_GIVEN TASK_
Transcribe the lines without any change, starting with the line containing "pose: elev=274.7 azim=241.2" and going on through the line containing "Dot at: (201, 396)".

[Recorded data]
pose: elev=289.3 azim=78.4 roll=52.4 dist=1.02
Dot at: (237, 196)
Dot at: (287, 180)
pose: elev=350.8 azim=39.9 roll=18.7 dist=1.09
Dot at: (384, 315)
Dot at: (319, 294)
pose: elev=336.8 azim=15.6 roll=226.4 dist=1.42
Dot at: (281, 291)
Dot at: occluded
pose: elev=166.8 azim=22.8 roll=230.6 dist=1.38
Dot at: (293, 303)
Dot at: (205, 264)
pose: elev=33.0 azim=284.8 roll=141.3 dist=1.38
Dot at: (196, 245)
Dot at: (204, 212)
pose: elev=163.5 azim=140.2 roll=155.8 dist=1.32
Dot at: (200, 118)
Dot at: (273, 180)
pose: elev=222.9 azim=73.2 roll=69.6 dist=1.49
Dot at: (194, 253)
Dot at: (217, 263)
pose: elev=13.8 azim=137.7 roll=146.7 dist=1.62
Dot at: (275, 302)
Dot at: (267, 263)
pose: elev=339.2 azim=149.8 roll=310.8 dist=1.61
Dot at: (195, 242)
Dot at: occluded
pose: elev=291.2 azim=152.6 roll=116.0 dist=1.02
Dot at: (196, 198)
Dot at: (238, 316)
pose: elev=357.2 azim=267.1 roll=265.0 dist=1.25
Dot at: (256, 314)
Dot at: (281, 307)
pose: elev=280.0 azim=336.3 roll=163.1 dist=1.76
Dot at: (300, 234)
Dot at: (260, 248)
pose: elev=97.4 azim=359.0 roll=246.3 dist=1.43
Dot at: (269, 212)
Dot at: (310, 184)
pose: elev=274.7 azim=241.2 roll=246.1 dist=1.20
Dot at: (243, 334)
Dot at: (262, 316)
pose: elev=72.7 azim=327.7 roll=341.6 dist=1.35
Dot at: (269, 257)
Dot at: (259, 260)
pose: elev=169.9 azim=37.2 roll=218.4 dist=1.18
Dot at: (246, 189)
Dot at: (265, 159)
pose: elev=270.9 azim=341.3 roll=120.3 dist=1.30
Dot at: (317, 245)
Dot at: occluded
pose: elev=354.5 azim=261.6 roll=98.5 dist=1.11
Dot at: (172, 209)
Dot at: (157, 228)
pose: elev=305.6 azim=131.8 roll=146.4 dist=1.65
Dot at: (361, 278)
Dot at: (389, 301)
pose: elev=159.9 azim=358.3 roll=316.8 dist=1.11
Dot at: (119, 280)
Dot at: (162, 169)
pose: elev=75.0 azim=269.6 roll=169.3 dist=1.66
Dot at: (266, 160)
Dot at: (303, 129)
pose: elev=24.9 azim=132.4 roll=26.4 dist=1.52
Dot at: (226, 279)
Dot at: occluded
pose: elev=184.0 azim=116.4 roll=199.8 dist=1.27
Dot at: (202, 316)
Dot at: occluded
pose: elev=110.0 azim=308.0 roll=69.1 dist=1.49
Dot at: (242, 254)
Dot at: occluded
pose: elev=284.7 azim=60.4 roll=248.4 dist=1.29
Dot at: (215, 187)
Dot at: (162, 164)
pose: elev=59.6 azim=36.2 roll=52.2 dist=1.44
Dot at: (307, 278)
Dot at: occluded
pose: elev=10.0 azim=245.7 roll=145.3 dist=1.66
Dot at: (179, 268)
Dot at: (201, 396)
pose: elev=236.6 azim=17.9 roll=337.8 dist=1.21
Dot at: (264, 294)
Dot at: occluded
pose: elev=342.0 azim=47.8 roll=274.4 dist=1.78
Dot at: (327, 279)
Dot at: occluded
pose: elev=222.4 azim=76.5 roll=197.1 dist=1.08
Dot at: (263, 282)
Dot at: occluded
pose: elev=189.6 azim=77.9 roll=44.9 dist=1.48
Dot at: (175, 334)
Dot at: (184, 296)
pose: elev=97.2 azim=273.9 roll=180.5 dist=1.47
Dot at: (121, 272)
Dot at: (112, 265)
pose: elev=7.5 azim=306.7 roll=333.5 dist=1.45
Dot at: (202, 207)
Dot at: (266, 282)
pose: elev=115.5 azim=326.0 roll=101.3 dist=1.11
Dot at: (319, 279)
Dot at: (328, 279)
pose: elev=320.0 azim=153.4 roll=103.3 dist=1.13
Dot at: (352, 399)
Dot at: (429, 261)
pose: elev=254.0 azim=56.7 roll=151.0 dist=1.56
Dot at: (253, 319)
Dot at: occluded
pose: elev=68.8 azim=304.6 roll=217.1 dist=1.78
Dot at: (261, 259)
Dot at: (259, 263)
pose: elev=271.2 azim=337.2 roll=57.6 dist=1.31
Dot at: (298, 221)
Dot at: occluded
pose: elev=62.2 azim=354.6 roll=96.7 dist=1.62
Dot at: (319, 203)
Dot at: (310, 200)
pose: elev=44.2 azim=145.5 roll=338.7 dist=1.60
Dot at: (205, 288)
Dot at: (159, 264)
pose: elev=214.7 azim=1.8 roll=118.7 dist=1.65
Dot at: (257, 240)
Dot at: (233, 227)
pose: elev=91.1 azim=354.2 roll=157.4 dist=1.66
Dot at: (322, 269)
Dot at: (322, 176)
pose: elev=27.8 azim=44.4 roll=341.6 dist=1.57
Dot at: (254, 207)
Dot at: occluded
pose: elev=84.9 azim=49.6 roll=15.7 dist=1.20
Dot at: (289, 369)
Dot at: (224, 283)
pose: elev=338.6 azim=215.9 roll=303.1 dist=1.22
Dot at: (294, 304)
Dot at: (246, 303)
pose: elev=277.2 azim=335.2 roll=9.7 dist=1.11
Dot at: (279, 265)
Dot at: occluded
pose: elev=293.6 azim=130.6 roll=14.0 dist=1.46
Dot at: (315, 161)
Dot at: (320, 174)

_RESULT FOR THIS EXERCISE_
pose: elev=274.7 azim=241.2 roll=246.1 dist=1.20
Dot at: (243, 334)
Dot at: (262, 316)
pose: elev=72.7 azim=327.7 roll=341.6 dist=1.35
Dot at: (269, 257)
Dot at: (259, 260)
pose: elev=169.9 azim=37.2 roll=218.4 dist=1.18
Dot at: (246, 189)
Dot at: (265, 159)
pose: elev=270.9 azim=341.3 roll=120.3 dist=1.30
Dot at: (317, 245)
Dot at: occluded
pose: elev=354.5 azim=261.6 roll=98.5 dist=1.11
Dot at: (172, 209)
Dot at: (157, 228)
pose: elev=305.6 azim=131.8 roll=146.4 dist=1.65
Dot at: (361, 278)
Dot at: (389, 301)
pose: elev=159.9 azim=358.3 roll=316.8 dist=1.11
Dot at: (119, 280)
Dot at: (162, 169)
pose: elev=75.0 azim=269.6 roll=169.3 dist=1.66
Dot at: (266, 160)
Dot at: (303, 129)
pose: elev=24.9 azim=132.4 roll=26.4 dist=1.52
Dot at: (226, 279)
Dot at: occluded
pose: elev=184.0 azim=116.4 roll=199.8 dist=1.27
Dot at: (202, 316)
Dot at: occluded
pose: elev=110.0 azim=308.0 roll=69.1 dist=1.49
Dot at: (242, 254)
Dot at: occluded
pose: elev=284.7 azim=60.4 roll=248.4 dist=1.29
Dot at: (215, 187)
Dot at: (162, 164)
pose: elev=59.6 azim=36.2 roll=52.2 dist=1.44
Dot at: (307, 278)
Dot at: occluded
pose: elev=10.0 azim=245.7 roll=145.3 dist=1.66
Dot at: (179, 268)
Dot at: (201, 396)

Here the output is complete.